The politics in these narratives is thus not about good v. evil, or us v. them, but about how different individuals (in the classic zombie stories) or governments (WWZ) find ways to overcome their differences, fears, prejudices, or collective action problems, to coordinate their response to the zombie problem. In many of these narratives, the greatest threat to the survival of humanity is humanity itself, in particular, its inability to recognize its common fate and act accordingly, rather than the zombies themselves (who are, after all, slow moving – at least when they are not zooming — and dim-witted). The politics of global warming may thus be a better analogy to zombie narratives than the Cold War or terrorism.
John, I certainly like your version of the story better than mine. The fact that they are human-like, act, are individuals, not a meteor or earthquake, etc. still makes me nervous that people will draw analogies from a zombie threat to other human threats. I hope you are right.

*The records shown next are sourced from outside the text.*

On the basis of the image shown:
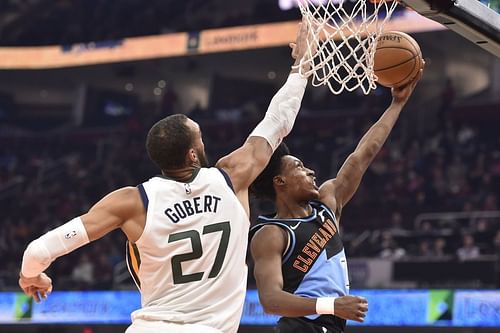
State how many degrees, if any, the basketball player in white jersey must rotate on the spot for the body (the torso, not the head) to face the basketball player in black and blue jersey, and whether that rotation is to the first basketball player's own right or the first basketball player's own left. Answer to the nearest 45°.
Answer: approximately 45° to the first basketball player's own right

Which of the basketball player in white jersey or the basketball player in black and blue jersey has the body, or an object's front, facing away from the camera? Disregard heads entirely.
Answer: the basketball player in white jersey

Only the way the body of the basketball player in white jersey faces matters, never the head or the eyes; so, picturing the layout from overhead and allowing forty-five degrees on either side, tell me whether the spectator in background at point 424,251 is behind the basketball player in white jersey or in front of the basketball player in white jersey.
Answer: in front

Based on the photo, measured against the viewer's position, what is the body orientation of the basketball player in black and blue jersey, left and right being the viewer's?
facing the viewer and to the right of the viewer

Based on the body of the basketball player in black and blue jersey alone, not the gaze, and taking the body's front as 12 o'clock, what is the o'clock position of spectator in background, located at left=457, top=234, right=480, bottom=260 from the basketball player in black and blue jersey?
The spectator in background is roughly at 8 o'clock from the basketball player in black and blue jersey.

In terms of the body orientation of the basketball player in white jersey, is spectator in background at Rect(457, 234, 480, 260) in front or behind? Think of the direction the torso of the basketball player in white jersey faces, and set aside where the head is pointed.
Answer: in front

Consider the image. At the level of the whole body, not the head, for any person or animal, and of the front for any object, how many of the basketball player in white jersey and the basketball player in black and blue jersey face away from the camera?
1

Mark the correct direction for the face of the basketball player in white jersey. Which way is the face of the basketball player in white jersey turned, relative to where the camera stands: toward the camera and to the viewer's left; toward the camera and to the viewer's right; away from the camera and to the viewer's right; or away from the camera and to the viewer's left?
away from the camera and to the viewer's right

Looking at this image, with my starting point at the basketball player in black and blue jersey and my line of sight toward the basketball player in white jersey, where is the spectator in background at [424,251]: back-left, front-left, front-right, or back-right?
back-right

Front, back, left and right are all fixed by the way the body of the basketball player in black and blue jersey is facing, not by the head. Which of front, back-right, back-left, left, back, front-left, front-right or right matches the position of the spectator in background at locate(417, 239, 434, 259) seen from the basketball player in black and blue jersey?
back-left

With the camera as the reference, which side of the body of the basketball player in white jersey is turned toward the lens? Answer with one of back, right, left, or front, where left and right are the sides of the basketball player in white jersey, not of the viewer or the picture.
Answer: back

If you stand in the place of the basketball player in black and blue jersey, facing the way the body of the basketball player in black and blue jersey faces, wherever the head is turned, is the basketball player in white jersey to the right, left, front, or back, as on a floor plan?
right

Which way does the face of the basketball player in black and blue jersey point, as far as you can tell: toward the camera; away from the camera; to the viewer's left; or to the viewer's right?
to the viewer's right

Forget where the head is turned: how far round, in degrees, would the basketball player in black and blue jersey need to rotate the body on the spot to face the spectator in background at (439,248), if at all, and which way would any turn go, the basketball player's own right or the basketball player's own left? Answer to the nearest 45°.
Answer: approximately 135° to the basketball player's own left

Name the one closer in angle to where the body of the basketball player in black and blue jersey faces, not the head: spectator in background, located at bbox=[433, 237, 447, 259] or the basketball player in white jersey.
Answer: the basketball player in white jersey
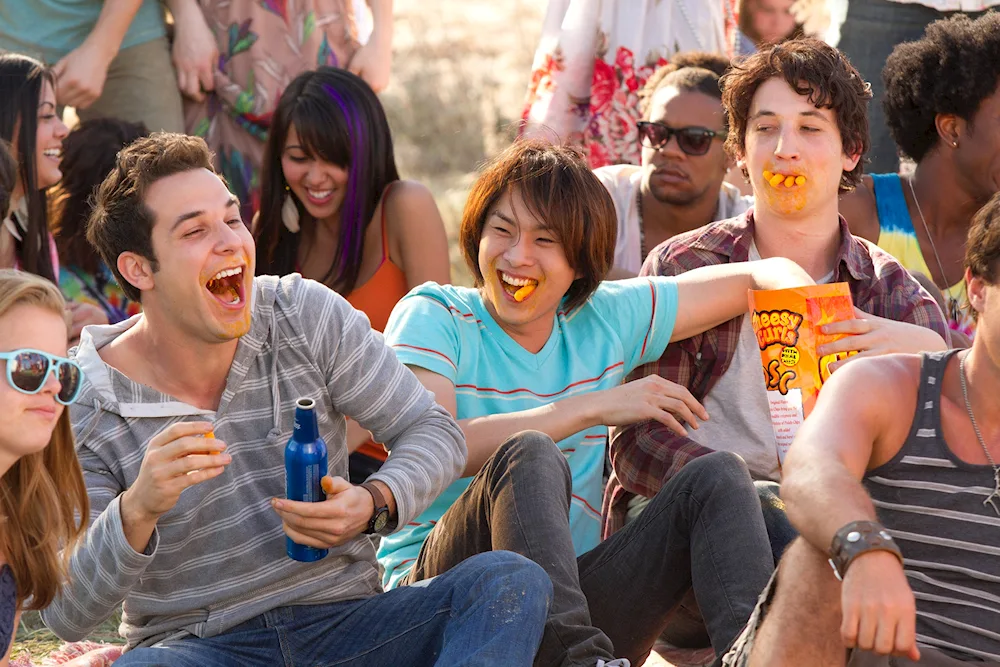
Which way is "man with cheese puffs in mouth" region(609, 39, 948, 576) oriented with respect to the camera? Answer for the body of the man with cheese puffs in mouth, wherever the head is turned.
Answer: toward the camera

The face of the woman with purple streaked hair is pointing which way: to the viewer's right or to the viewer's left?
to the viewer's left

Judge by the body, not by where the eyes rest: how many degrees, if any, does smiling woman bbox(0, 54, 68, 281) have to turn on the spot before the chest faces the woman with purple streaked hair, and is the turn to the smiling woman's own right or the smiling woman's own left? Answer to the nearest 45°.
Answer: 0° — they already face them

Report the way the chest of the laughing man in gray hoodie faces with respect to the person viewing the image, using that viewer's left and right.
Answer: facing the viewer and to the right of the viewer

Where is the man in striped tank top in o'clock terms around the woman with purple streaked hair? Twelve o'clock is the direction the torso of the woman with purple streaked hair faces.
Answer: The man in striped tank top is roughly at 11 o'clock from the woman with purple streaked hair.

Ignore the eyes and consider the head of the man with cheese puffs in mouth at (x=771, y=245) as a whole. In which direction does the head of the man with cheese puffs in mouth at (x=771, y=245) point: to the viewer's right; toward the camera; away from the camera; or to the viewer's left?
toward the camera

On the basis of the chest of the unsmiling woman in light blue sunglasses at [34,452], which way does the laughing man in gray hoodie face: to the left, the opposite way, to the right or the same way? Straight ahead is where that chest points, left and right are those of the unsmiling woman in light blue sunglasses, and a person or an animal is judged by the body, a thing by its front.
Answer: the same way

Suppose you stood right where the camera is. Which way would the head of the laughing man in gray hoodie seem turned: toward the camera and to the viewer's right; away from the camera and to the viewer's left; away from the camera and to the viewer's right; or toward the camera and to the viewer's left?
toward the camera and to the viewer's right

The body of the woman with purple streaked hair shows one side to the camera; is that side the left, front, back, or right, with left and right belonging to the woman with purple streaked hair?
front

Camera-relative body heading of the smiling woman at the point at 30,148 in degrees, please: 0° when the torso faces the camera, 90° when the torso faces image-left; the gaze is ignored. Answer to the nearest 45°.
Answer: approximately 270°

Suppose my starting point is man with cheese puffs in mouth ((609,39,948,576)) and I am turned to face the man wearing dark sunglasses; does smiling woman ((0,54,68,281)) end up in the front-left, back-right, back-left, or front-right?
front-left

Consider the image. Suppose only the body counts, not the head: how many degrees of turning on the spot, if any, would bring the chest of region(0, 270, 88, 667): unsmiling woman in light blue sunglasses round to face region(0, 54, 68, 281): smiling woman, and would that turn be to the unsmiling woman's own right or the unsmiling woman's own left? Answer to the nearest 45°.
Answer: approximately 135° to the unsmiling woman's own left
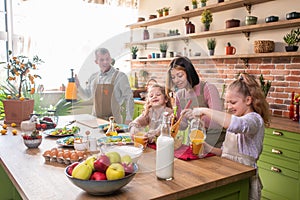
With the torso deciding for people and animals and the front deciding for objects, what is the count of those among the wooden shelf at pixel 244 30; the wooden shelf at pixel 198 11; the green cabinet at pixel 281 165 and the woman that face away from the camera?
0

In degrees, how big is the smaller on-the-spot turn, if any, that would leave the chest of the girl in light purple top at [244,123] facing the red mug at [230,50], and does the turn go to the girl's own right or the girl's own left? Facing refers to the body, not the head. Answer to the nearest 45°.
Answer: approximately 90° to the girl's own right

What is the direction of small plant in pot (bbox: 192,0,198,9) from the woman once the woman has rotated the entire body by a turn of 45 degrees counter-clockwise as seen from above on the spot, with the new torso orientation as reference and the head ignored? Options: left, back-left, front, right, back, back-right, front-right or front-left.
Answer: back

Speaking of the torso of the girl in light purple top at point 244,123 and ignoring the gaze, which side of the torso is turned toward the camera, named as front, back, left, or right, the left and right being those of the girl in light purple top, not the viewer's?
left

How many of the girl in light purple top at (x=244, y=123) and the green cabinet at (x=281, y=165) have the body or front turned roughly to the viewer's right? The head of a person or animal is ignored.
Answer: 0

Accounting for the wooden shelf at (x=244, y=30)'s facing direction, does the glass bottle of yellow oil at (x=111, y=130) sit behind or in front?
in front

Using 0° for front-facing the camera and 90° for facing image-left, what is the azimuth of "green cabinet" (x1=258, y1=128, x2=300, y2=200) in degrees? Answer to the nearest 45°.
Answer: approximately 45°

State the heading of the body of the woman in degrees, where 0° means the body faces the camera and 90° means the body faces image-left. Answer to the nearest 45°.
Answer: approximately 45°

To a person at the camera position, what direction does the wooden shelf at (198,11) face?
facing the viewer and to the left of the viewer

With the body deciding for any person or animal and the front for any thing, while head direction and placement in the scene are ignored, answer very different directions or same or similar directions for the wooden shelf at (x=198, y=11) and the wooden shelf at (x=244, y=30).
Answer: same or similar directions

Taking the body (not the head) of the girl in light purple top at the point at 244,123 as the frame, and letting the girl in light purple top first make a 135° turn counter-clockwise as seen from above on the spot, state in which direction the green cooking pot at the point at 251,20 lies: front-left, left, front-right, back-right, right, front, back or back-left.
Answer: back-left

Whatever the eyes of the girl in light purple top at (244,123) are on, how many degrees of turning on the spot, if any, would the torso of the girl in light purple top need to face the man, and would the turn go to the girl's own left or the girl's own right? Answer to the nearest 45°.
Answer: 0° — they already face them
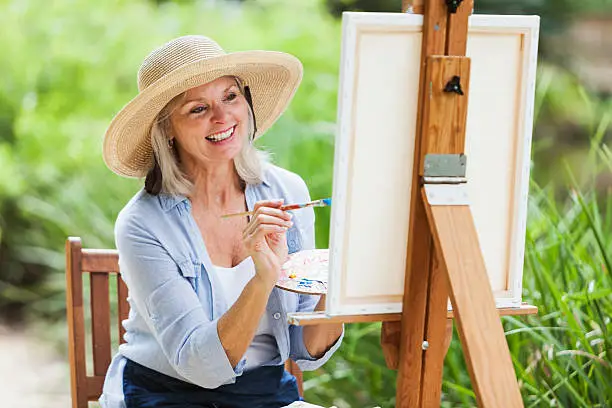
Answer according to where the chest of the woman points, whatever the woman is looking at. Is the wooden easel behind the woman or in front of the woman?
in front

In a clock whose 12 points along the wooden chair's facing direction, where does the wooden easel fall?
The wooden easel is roughly at 12 o'clock from the wooden chair.

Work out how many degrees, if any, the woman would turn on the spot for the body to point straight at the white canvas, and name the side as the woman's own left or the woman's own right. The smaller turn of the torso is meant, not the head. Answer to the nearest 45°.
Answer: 0° — they already face it

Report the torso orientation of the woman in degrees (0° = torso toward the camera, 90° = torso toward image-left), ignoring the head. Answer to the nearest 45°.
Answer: approximately 315°

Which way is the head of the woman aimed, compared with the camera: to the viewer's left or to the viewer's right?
to the viewer's right

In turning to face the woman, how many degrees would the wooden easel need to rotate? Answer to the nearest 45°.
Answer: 0° — it already faces them

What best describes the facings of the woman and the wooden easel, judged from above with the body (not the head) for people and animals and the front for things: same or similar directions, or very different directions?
very different directions
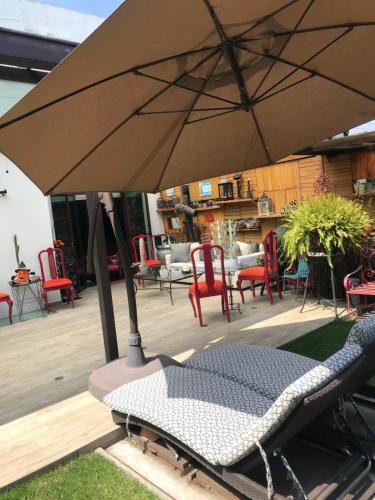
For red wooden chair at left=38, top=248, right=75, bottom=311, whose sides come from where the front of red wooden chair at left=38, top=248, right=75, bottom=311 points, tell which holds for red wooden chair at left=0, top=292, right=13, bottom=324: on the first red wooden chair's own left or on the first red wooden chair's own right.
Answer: on the first red wooden chair's own right

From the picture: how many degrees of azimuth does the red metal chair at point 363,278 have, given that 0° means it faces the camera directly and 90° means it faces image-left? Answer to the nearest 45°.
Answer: approximately 45°

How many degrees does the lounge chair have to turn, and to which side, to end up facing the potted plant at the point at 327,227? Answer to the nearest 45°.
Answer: approximately 135° to its right

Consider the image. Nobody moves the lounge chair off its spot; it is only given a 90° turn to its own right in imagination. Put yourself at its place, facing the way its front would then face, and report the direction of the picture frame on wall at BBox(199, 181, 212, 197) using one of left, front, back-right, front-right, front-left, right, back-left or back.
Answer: front-right

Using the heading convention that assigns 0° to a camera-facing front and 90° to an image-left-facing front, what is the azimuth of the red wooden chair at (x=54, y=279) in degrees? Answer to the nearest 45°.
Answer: approximately 315°

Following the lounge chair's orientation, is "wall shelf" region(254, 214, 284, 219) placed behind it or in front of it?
behind
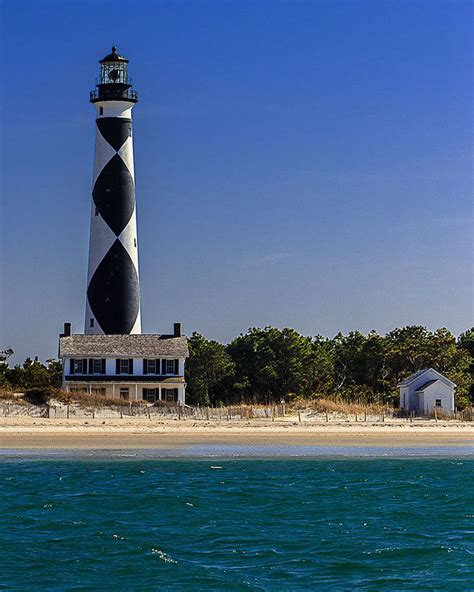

Dennis Petty- I am Kathy Petty’s Cousin and I am looking forward to meeting Erica the last weekend in July. I have The Army’s Master’s Degree from the Command and General Staff College and over the years have participated in “Wars to make peace.” Our Country’s failure in Vietnam troubled me until I started to look at it from their perspective. From what Vietnam and Iraq cost us, we could have gone in and built nice houses for most of the people. The real cost in lives lost on both sides could not be measured. I will do my best to not try to simplify the enemy and war as we discuss the world.